ECB’s Reinesch: 'Not Totally Unreasonable' to Think Rates Will Move in Steps to 2.5% at Beginning of Spring 2025

13 December 2024

ECB’s Reinesch: 'Not Totally Unreasonable' to Think Rates Will Move in Steps to 2.5% at Beginning of Spring 2025
Gaston Reinesch, governor of the Banque centrale du Luxembourg, is attending the 25th anniversary of the European Central Bank event in Frankfurt on May 24, 2023. Photo: Maurice Weiss

By David Barwick – FRANKFURT (Econostream) – The European Central Bank is likely to cut interest rates in steps to 2.5% by the start of spring 2025 if its central scenario continues to materialise, according to ECB Governing Council member Gaston Reinesch on Friday.
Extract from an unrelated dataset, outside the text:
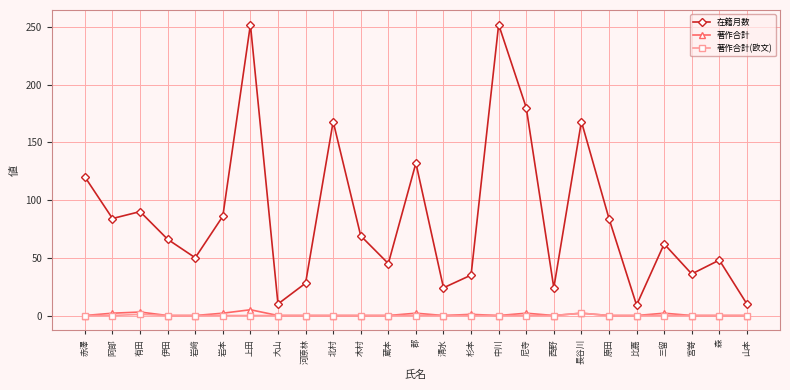

True or false: 著作合計 has more than 0 interior local peaks.

True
In an interview with Luxembourg’s public service radio station 100.7, Reinesch, who heads the Central Bank of Luxembourg, said, ‘If we are effectively on track towards the goal of 2% inflation, then the assumption of a certain logic would not be totally unreasonable that the interest rate, which is now 3%, will move in steps to 2.5% at the beginning of spring of next year.’

‘[W]e are well on our way to achieving that goal’ of price stability, he said. ‘If you look at the projections that have also been presented to the Governing Council, you can assume that somehow, let's say, at the beginning of the spring next year, the 2% will more or less - in a sustainable way – come.’

According to the radio station, Reinesch stressed that this was the central scenario and that there were many sources of uncertainty, including US President-elect Donald Trump’s intentions and political instability in France and Germany.

‘But if no exceptional phenomenon develops in the context of such uncertainties in that scenario, one can effectively hope that we will reach the goal of 2% at the beginning of spring next year’, he said.